● **TASK**:
The reply should hold only the lines from the one with "From Crisis Headlines to" to the one with "in the city, as", both ends kept, exactly as they appear below, without any pictures.

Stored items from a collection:
┄┄┄┄┄┄┄┄┄┄┄┄┄┄┄┄┄┄┄┄
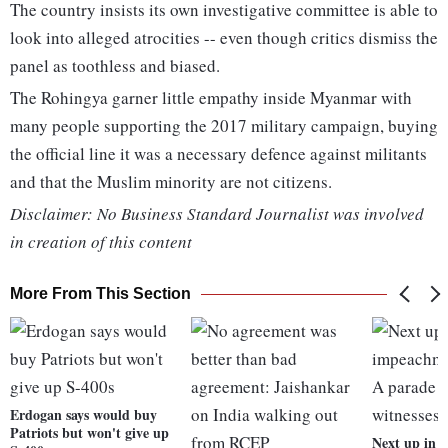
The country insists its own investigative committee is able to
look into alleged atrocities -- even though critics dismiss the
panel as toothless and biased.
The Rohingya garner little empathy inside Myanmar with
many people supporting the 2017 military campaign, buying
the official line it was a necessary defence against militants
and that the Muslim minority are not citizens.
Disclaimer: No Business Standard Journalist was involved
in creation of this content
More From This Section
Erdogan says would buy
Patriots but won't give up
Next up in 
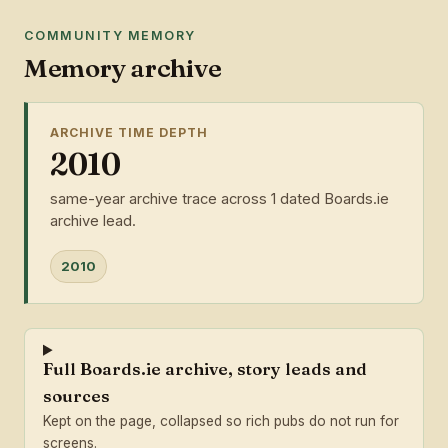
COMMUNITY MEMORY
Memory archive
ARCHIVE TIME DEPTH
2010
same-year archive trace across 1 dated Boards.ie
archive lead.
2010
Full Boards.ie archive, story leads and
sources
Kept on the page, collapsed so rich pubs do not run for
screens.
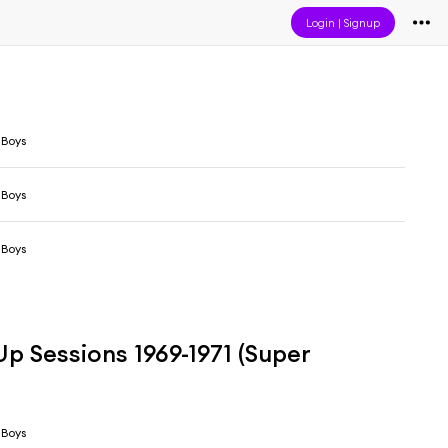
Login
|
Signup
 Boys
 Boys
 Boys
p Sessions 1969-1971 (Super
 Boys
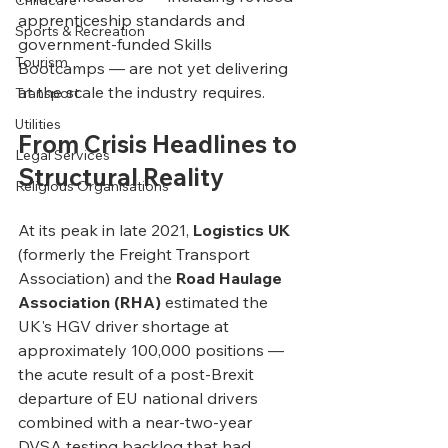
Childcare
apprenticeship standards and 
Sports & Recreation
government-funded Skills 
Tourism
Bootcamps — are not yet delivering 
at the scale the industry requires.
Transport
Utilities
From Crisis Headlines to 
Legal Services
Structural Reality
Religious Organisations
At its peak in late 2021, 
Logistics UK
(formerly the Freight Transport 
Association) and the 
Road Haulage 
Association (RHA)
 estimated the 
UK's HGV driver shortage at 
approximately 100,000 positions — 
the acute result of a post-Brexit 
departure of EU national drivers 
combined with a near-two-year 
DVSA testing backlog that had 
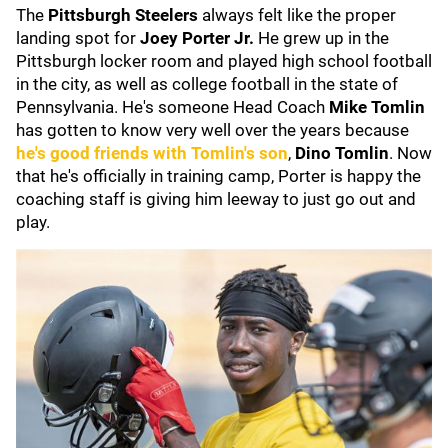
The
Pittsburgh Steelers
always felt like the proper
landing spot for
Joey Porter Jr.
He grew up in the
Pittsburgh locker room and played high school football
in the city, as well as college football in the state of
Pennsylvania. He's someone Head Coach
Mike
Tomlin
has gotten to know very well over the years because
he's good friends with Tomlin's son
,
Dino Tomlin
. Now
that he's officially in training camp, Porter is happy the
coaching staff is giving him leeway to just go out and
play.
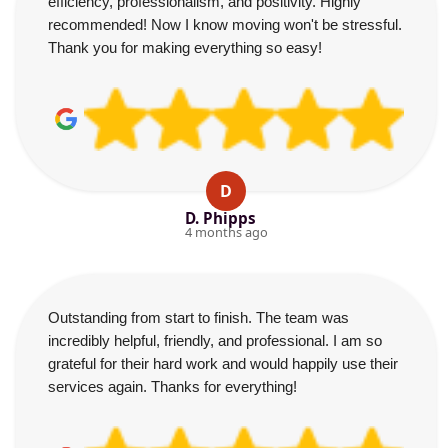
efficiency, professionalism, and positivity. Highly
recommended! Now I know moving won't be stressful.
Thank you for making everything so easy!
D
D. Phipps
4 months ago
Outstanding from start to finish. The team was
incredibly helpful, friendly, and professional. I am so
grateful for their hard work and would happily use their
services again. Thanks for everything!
┄┄┄┄┄┄┄┄┄┄┄┄┄┄┄┄┄┄┄┄
● **WRITTEN RESPONSE**:
From Crisis Headlines to 
Legal Services
Structural Reality
Religious Organisations
At its peak in late 2021, 
Logistics UK
(formerly the Freight Transport 
Association) and the 
Road Haulage 
Association (RHA)
 estimated the 
UK's HGV driver shortage at 
approximately 100,000 positions — 
the acute result of a post-Brexit 
departure of EU national drivers 
combined with a near-two-year 
DVSA testing backlog that had 
The
Pittsburgh Steelers
always felt like the proper
landing spot for
Joey Porter Jr.
He grew up in the
Pittsburgh locker room and played high school football
in the city, as well as college football in the state of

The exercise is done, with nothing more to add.